Продолжите текст о пьесе Визбора, начав сразу после его последнего предложения.

------ Исходный текст ------

Сюжет её довольно традиционен для советской литературы и кино. Спустя много лет после войны ещё не разоблачённый предатель, с виду обычный мирный человек, обивщик дверей Пулатов, пытается убить единственного свидетеля его предательства Ивана Короткевича, после пыток у фашистов как будто лишившегося рассудка и до сих пор не могущего вернуться к обычной жизни, все послевоенные годы находящегося в психиатрической больнице. Сюжет давнего предательства и его разоблачения лежал в основе, например, фильма «Государственный преступник», ещё в 1960-е годы снятого по сценарию Александра Галича (парадокс, но Галич тогда получил почётную грамоту от КГБ — ведомства, которое несколько лет спустя станет его преследовать и в конце концов выдавит из страны в эмиграцию). Но Визбор нашёл необычный — хотя и почти неправдоподобный — сюжетный ход. Переехавший в отдалённый областной город из Ленинграда и устроившийся здесь на работу доктор Кондаков, несмотря на недовольство начальства, использует для лечения Короткевича сильнодействующие средства и путём смелого эксперимента выводит его из многолетнего состояния аутизма. Короткевич всё вспомнил и заговорил, и это помогло разоблачить предателя.
Пьеса интересна и в композиционном отношении. Сцены диалогов действующих лиц, порой напоминающих иронические словесные перепалки (например, между Кондаковым и его начальницей Чуприковой, озабоченной больше всего тем, как бы женить приезжего коллегу на какой-нибудь местной даме), перемежаются с драматичными монологами-исповедями Короткевича и Кондакова, обращёнными в зрительный зал и звучащими как бы поверх разворачивающихся на сцене событий. В итоге зритель воспринимает сюжет «двойным зрением».

------ Исходные строки ------

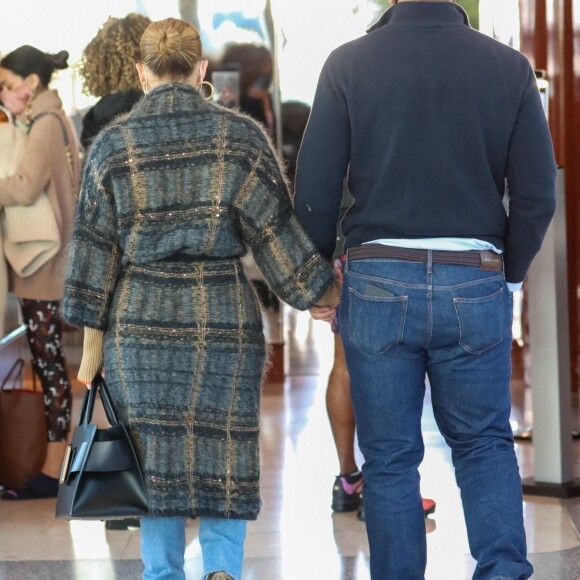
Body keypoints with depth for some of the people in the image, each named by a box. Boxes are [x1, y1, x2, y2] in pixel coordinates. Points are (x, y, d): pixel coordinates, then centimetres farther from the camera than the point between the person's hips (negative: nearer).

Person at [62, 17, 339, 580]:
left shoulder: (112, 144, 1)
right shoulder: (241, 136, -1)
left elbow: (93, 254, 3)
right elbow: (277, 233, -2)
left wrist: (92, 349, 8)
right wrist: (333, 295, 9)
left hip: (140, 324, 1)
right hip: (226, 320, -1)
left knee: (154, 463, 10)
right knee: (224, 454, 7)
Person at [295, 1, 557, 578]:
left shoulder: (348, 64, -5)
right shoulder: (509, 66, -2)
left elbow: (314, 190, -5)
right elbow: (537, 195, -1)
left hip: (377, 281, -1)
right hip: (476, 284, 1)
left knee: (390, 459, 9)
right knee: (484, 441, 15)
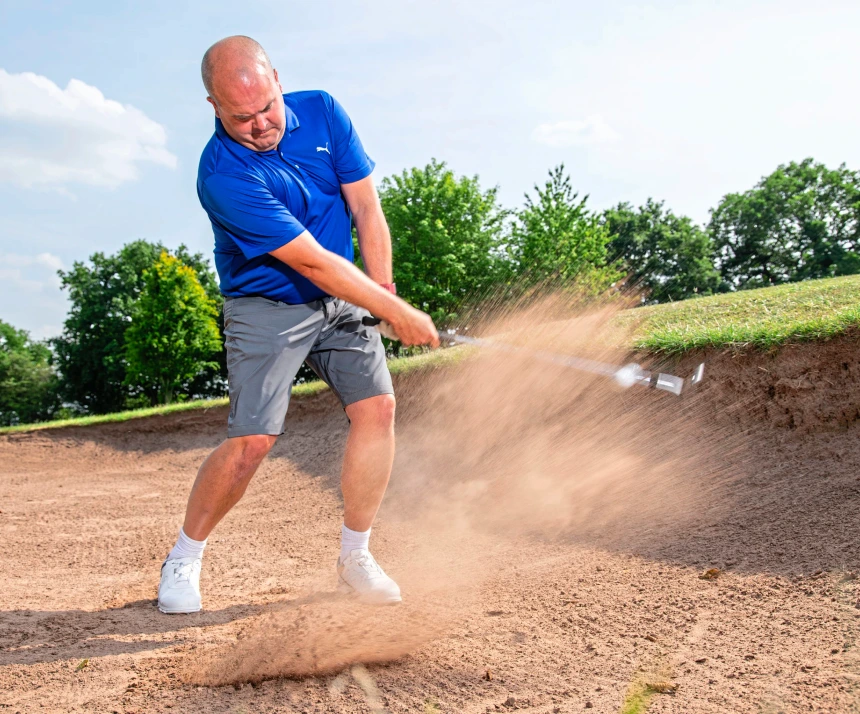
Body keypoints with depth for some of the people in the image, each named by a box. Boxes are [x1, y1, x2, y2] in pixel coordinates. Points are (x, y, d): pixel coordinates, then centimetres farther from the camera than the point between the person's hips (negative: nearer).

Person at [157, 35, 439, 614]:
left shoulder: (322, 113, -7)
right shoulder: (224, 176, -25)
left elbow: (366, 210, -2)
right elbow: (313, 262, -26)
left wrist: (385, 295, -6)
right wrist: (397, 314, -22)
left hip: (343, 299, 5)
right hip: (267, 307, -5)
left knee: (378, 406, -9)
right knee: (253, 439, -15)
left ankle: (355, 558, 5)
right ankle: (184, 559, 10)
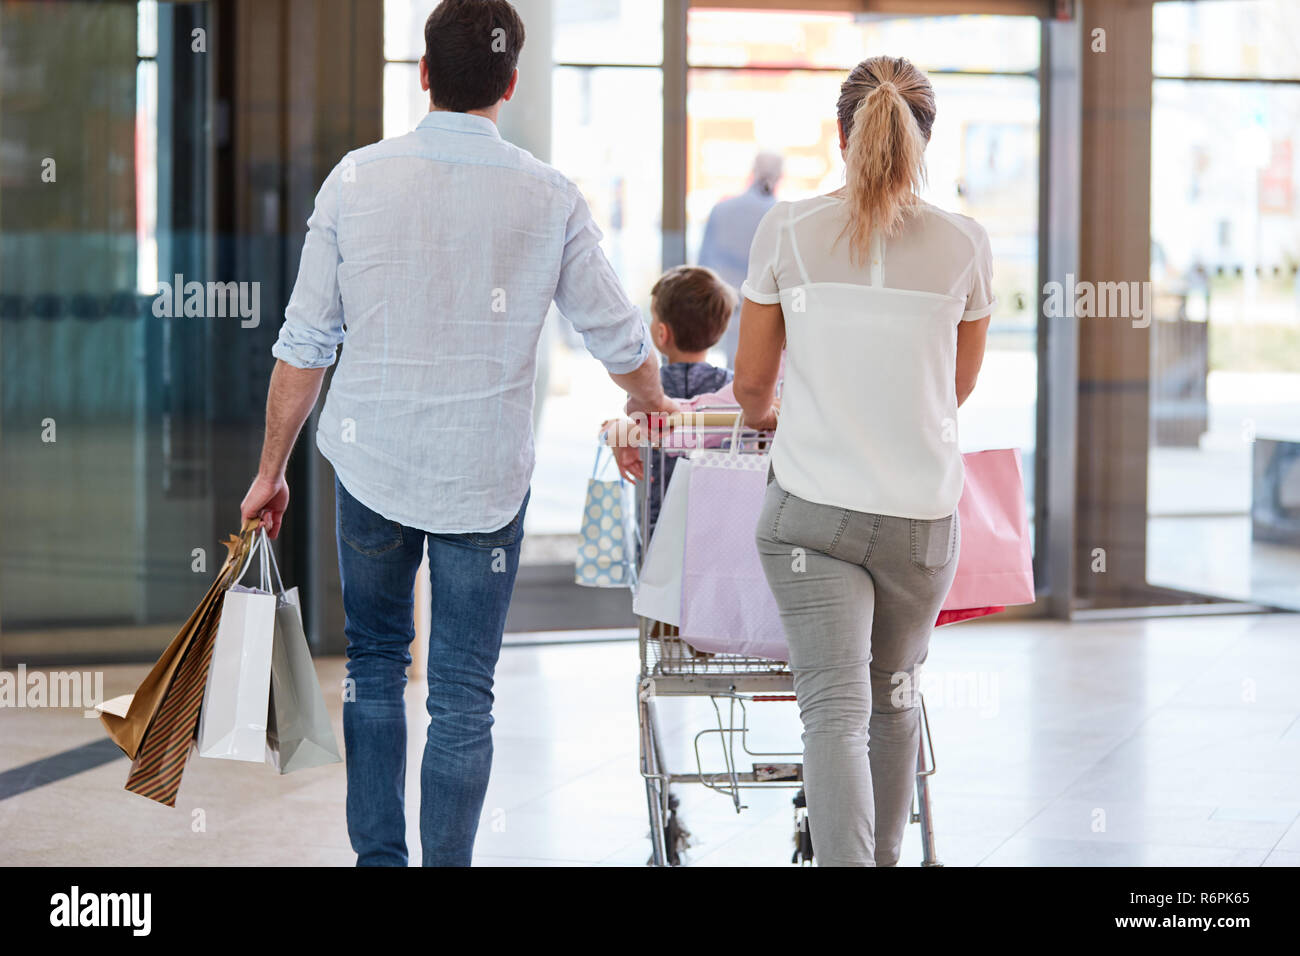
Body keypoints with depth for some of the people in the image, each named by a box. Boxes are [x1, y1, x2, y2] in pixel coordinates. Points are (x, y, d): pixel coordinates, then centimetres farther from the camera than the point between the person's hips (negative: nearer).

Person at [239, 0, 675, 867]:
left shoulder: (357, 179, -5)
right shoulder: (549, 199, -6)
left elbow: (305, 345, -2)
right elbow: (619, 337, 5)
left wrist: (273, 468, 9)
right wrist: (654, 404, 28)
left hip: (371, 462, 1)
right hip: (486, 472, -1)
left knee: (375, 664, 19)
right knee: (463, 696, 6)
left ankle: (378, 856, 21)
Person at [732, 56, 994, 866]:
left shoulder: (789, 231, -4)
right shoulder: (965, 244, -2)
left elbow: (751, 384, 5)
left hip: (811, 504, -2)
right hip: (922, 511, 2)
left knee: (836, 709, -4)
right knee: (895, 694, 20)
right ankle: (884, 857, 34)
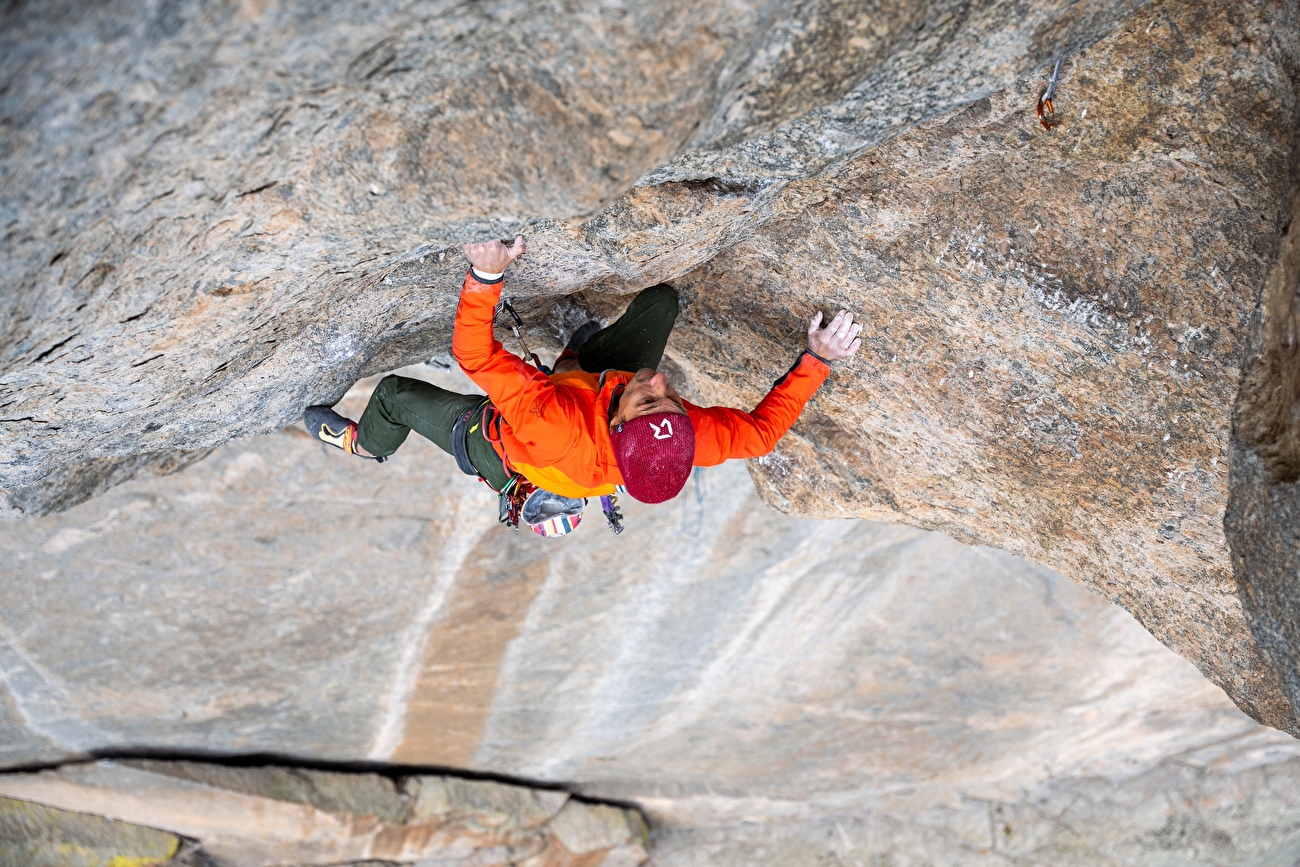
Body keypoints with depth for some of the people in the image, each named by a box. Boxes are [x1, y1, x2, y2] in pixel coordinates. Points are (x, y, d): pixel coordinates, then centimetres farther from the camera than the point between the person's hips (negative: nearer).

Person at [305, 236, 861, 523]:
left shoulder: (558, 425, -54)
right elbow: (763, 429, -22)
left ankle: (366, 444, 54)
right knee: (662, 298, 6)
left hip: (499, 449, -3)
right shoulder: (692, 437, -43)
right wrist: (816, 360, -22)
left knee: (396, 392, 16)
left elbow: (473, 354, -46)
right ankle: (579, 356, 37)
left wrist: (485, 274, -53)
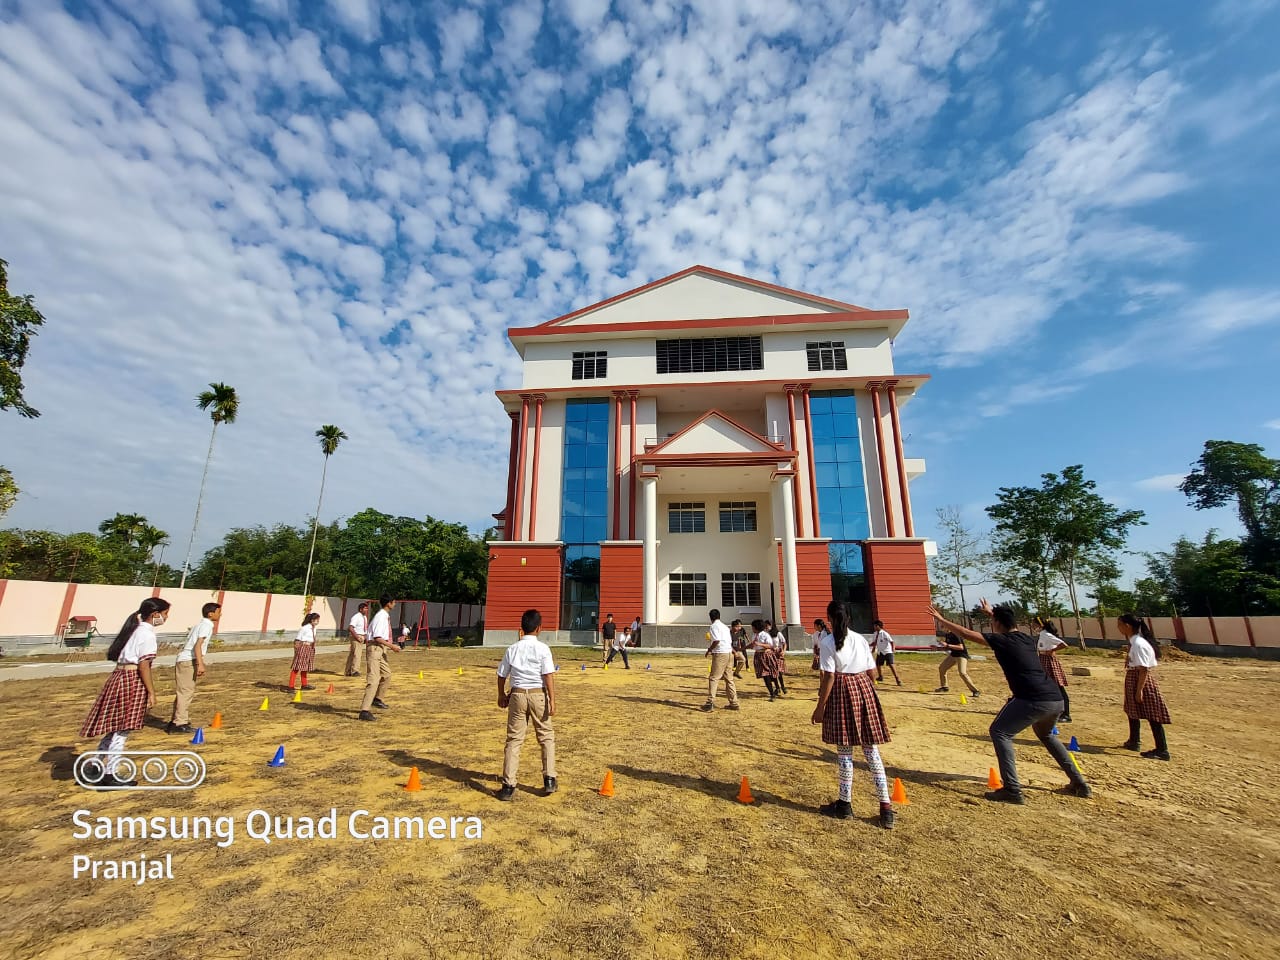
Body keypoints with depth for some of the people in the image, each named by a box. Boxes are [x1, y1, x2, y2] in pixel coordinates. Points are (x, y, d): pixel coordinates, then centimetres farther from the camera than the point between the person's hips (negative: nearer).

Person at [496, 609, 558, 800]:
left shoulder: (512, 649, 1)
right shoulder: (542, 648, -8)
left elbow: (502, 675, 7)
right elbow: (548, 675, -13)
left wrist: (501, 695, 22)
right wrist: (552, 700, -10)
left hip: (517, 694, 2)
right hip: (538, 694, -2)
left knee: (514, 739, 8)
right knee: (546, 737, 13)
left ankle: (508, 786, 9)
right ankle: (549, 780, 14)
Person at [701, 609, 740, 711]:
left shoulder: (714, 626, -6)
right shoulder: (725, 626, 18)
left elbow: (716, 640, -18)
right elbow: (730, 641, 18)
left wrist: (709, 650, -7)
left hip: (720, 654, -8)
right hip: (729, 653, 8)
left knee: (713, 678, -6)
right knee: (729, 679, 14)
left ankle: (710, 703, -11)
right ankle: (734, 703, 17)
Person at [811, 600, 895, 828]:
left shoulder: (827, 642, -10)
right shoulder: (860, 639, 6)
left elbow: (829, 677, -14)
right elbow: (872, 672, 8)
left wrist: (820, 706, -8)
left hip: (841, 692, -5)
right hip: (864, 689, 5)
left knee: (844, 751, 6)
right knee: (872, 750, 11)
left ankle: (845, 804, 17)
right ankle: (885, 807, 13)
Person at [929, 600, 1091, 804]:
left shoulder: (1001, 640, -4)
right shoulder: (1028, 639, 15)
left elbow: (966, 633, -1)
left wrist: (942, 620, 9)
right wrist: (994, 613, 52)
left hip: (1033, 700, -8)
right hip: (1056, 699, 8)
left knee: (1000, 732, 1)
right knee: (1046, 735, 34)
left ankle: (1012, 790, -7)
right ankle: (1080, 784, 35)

------

■ **Ответ**
Постановка пьесы при жизни автора, увы, не состоялась, несмотря на одобрительное мнение Константина Симонова, которому Визбор дал почитать промежуточную редакцию произведения. Даже мнение литературного мэтра не могло помочь пьесе: сюжет о психиатрической больнице был для советской цензуры-редактуры заведомо непроходным. Такой темы в советском искусстве не должно было быть — как не должно в нём было быть, например, лагерной темы или темы проституции. Зачем нервировать такими сюжетами жителей страны победившего социализма, где, если верить бодрой советской песне, «с каждым днём всё радостнее жить»? Когда Визбор, уже в последние годы жизни, сказал о давно лежащей в столе пьесе актёру Театра на Таганке Вениамину Смехову, с которым к тому времени крепко подружился, тот отнёс её в редакцию журнала «Театр», и была надежда на публикацию. Главный редактор журнала драматург Афанасий Салынский, автор идейно выверенных и, скорее всего, не знавших проблем с цензурой пьес, сам позвонил Визбору и уверенно сказал: будем печатать. Визбор так разволновался, что не спал после этого разговора почти всю ночь. Но какая-то невидимая стена выросла на пути пьесы к читателю, и автор так и не дождался публикации.
В журнале она появится лишь после его кончины — в одиннадцатом номере за 1984 год. Затем будет поставлена на сцене разных советских театров — в Ярославле, Севастополе… Это как у нас водится: после смерти уже можно. В апрельском номере всё того же журнала «Театр» за 1985 год (уже в начале новой эпохи, одновременно с апрельским пленумом ЦК КПСС — первым «намёком» на общественные перемены и на будущую перестройку) на неё откликнется — в рамках обзора театральных новинок к сорокалетию Победы — критик Константин Щербаков. Отметив некоторую «старомодность» и даже «наивность» пьесы («к примеру, романтически-мрачноватый мотив невезения в любви, сопровождающий дорогого автору героя»), он напишет при этом: «Не знаю, кому как, — мне в пьесе и это дорого». Ибо Кондаков сумел, по выражению критика, «сохранить, пронести через годы идеалы своей юности».